The ban, which bars US firms from doing business with Huawei, was imposed on the Chinese company earlier this year. The Trump Administration cited national security issues for the ban. Chip makers argued that the products which Huawei sells use commonly available parts and are unlikely to present the same security concerns as the Chinese technology firm’s 5G networking gear.
“This isn’t about helping Huawei. It’s about preventing harm to American companies,” one of the people was quoted as saying. The report noted that out of $70 billion that Huawei spent buying components in 2018, some $11 billion went to US firms including Qualcomm, Intel and Micron Technology Inc. Last month, Huawei Chairman Liang Hua said that Google, which sells Android software for phones to the company, has also advocated so it can keep trading with the company.
Although Huawei has its own OS, without the support of Google’s Android software, its phones are less likely to be sold in the international market. It seems that Huawei has foreseen the impact as it is already preparing for a drop in international smartphone shipments of 40 million to 60 million. Citing people familiar with the matter, a Bloomberg report says that the company is exploring options including pulling the Honor 20 from the overseas markets.

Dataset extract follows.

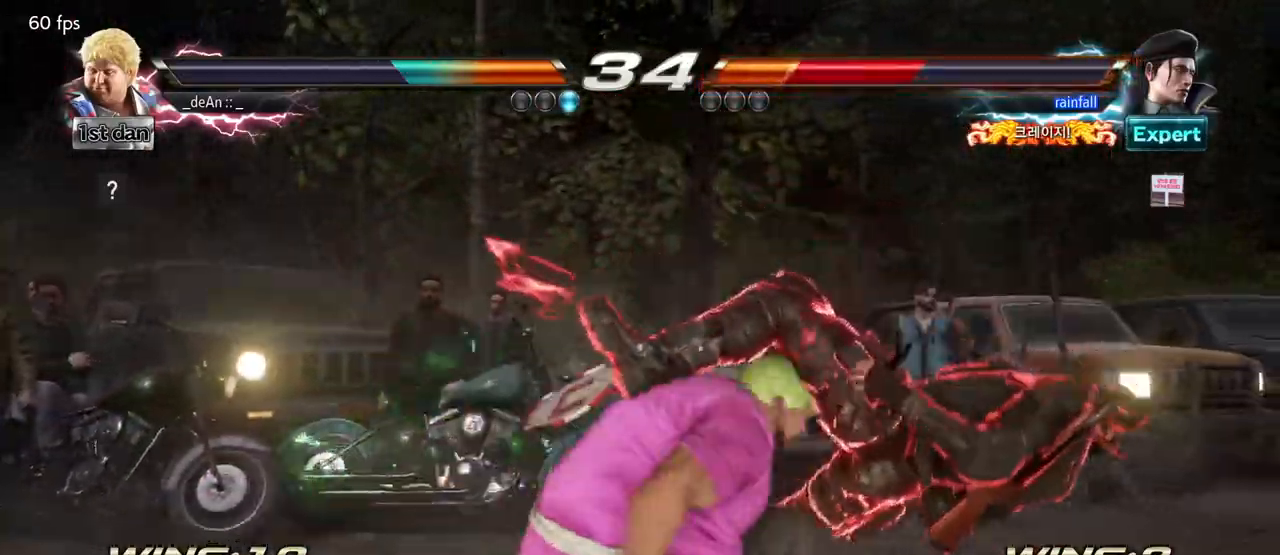
{"buttons": [], "left_stick": "right", "events": [[500, "left_stick", "right"]]}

To give a perspective of loss, Huawei sold over 206 million phones in 2018, and almost half of the phones it moved were bought in the international market. It means that the international market saw the sale of almost 103 million devices. Getting a drop in sales of 40-60 million smartphones could cost the company dearly. It is estimated that the company’s revenue will be $30 billion less than forecast, over the next two years.
Huawei Founder and CEO, Ren Zhengfei said that the company’s sales revenue for the next two years will be about $100 billion, which is down from the previous target of $125 billion he set in February 2019. The tech giant brought in a revenue of about $105 billion last year. The CEO also said that the company will reduce its capacity in the next two years, but he expected a revival in 2021.

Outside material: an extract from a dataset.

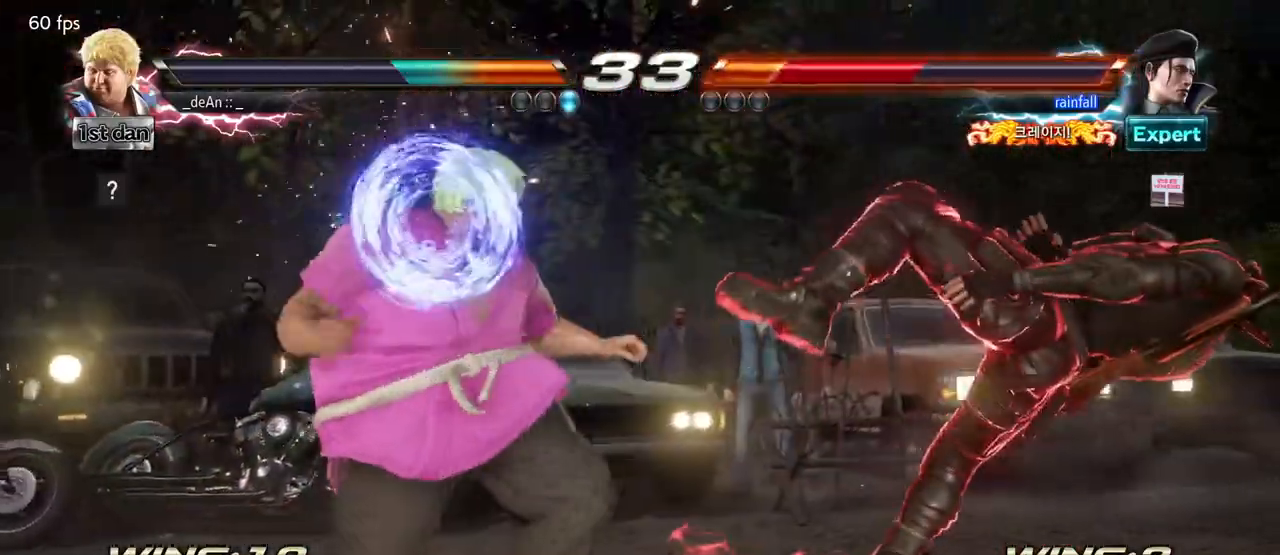
{"buttons": [], "left_stick": "center"}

“We never thought that the US's determination to attack Huawei would be so strong, so firm. We cannot get components supply, cannot participate in many international organizations, cannot work closely with many universities, cannot use anything with US components, and cannot even establish connections with networks that use such components. The major goal for human society is to create wealth and help more people to shake off poverty. Only through collaboration and development can humans' needs be met,” Ren said while having a dialogue with US futurist George Gilder and Nicholas Negroponte, co-founder of Massachusetts Institute of Technology's Media Lab, at Huawei's headquarters in Shenzhen.